Sometimes I write very short assembly functions like

function SeniorBit(Value: LongWord): Integer;
asm
        OR    EAX,EAX
        JZ    @@Done
        BSR   EAX,EAX
        INC   EAX
@@Done:
end;

that seems to be the best candidates for inlining:

function SeniorBit(Value: LongWord): Integer; inline;

but Delphi compiler does not allow it. Why?


Updated:

Thanks to ldsandon, there exists a 5.5 year old open report on QC. The report containes some proposals (like extending asm directive) to simplify the asm inlining for the compiler. I would prefer to introduce the "naked" directive on the procedure/function level which says to the compiler that it does not have to create a stack frame for the procedure and optionally what registers (among eax, edx and ecx) should be preserved.

If the general task of efficient inlining procedures with BASM code is difficult (and may be unnessessary) a good idea is to enable inlining for the most important cases (like naked function with explicitely declared register usage).

+4  A: 

You cannot inline hand crafted assembly code.

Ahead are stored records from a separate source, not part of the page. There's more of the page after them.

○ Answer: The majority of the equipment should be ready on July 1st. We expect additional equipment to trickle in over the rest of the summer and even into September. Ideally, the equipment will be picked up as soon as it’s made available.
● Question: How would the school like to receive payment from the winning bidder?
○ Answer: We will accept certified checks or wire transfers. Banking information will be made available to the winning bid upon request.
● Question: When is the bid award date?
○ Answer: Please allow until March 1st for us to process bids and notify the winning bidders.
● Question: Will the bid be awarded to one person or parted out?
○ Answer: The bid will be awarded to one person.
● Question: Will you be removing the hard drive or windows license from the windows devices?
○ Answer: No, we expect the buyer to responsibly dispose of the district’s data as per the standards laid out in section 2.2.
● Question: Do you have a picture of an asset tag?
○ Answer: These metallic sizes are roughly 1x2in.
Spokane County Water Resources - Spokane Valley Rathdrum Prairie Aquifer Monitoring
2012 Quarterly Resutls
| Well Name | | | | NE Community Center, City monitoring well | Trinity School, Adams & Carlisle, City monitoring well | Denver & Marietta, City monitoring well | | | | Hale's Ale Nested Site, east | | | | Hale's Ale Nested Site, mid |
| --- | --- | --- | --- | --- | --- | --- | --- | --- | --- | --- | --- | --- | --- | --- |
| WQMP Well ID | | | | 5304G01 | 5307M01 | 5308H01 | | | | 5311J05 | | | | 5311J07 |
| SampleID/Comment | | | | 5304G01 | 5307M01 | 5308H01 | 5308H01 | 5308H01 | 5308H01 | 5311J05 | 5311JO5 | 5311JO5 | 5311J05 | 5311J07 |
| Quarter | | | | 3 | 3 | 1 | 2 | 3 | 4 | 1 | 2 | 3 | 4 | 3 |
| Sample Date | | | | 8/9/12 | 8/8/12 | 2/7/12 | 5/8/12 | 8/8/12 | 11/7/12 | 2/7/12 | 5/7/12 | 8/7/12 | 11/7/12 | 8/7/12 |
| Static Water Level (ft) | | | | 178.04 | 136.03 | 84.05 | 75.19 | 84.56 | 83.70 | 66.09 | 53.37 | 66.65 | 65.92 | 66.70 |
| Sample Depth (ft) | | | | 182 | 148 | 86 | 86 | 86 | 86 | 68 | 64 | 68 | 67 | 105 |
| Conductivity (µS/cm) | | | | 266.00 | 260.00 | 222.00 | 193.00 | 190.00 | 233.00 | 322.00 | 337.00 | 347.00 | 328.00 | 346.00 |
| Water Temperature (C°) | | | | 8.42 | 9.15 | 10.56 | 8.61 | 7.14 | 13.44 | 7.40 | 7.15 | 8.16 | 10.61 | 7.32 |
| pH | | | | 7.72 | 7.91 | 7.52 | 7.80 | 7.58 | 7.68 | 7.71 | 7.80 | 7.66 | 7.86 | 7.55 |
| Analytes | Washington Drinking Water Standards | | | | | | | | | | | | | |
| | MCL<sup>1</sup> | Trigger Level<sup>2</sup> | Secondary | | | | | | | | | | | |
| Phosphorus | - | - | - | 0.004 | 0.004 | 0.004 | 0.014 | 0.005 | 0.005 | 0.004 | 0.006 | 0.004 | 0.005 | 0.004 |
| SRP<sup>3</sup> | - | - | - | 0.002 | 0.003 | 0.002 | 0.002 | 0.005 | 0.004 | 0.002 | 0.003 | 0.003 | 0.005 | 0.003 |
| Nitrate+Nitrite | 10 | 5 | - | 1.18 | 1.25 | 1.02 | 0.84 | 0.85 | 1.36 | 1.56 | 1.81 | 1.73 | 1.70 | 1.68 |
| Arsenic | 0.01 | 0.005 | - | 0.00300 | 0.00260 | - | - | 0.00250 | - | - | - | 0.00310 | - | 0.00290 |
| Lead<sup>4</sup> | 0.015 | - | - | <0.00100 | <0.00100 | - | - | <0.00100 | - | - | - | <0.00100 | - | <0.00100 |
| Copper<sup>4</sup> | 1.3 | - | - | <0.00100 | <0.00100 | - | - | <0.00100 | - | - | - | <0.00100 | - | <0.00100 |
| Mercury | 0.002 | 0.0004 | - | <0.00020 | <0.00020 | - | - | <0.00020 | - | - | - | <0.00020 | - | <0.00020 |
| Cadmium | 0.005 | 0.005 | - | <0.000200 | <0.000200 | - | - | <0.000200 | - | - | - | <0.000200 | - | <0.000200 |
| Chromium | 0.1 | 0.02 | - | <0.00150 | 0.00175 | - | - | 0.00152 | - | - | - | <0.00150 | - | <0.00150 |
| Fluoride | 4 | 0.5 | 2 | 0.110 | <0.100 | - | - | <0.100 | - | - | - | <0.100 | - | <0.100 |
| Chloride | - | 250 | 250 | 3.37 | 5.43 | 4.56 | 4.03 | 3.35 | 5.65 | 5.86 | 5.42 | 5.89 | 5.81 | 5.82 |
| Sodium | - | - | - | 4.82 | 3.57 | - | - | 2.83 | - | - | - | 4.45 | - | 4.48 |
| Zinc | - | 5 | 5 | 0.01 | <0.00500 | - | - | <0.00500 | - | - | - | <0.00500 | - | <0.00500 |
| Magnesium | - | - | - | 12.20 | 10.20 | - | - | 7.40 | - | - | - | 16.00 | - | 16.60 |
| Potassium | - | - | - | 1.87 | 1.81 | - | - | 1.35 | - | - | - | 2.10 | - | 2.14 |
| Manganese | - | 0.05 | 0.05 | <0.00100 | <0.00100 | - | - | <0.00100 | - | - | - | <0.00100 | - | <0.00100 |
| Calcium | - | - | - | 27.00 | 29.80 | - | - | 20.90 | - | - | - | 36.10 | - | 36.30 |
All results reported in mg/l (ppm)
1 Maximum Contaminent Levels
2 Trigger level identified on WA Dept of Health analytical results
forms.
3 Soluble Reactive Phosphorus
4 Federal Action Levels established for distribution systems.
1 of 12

It would be very hard to allow inlining of these pieces of assembler; with normal inlining all kinds of effects on register usage, local variables etc are there that the compiler cannot do with inline assembly.

Ritsaert Hornstra
I can't see any problem with inlining the above assembly function. Actually it looks even more simple than inlining a pure pascal function.
Serg
If you think it is simple, EMbarcadero should hire you as their new compiler guru :-). Not kidding: it is difficult. A compiler performs different phases (do not know the Delphi compiler from the inside though) text (lexing) tokens (parsing) syntax tree (optimizations) syntax tree -> ... -> (codegen) machine code. Now a piece of inline assemply is very difficult to analyse at the optimizations phase where you work with some abstract syntax tree.
Ritsaert Hornstra
I don't see why? It is a simple linear scan from front to back to find allocated/modified registers. Some heuristics (like setting up a stackframe if BP is used). Note that if odd constructs (like adressing %esp) are detected, inlining can be disabled. It would be already great to have the basis work.
Marco van de Voort
In Turbo Pascal you could just have a block like this between your pascal code: asm mov ax,13h int 10h end;
Wouter van Nifterick
TP was effectively a non-optimizing compiler, which afaik didn't keep values in registers between statements. Delphi supports inline assembler too, but doesn't have to morph a stack frame to do that.
Marco van de Voort
+5  A: 

See Quality Central report #9283 (and vote for it). Basically the problem is the compiler should be able to understand what registers to preserve before the inline code and what to restore after. As long as the compiler handles the register it is easy, when usage is not under is control it is not. Your example is pretty straightforward, but the compiler must be able to handle more complex cases. The report is in open state, hope the new compiler will be able to inline BASM code as well.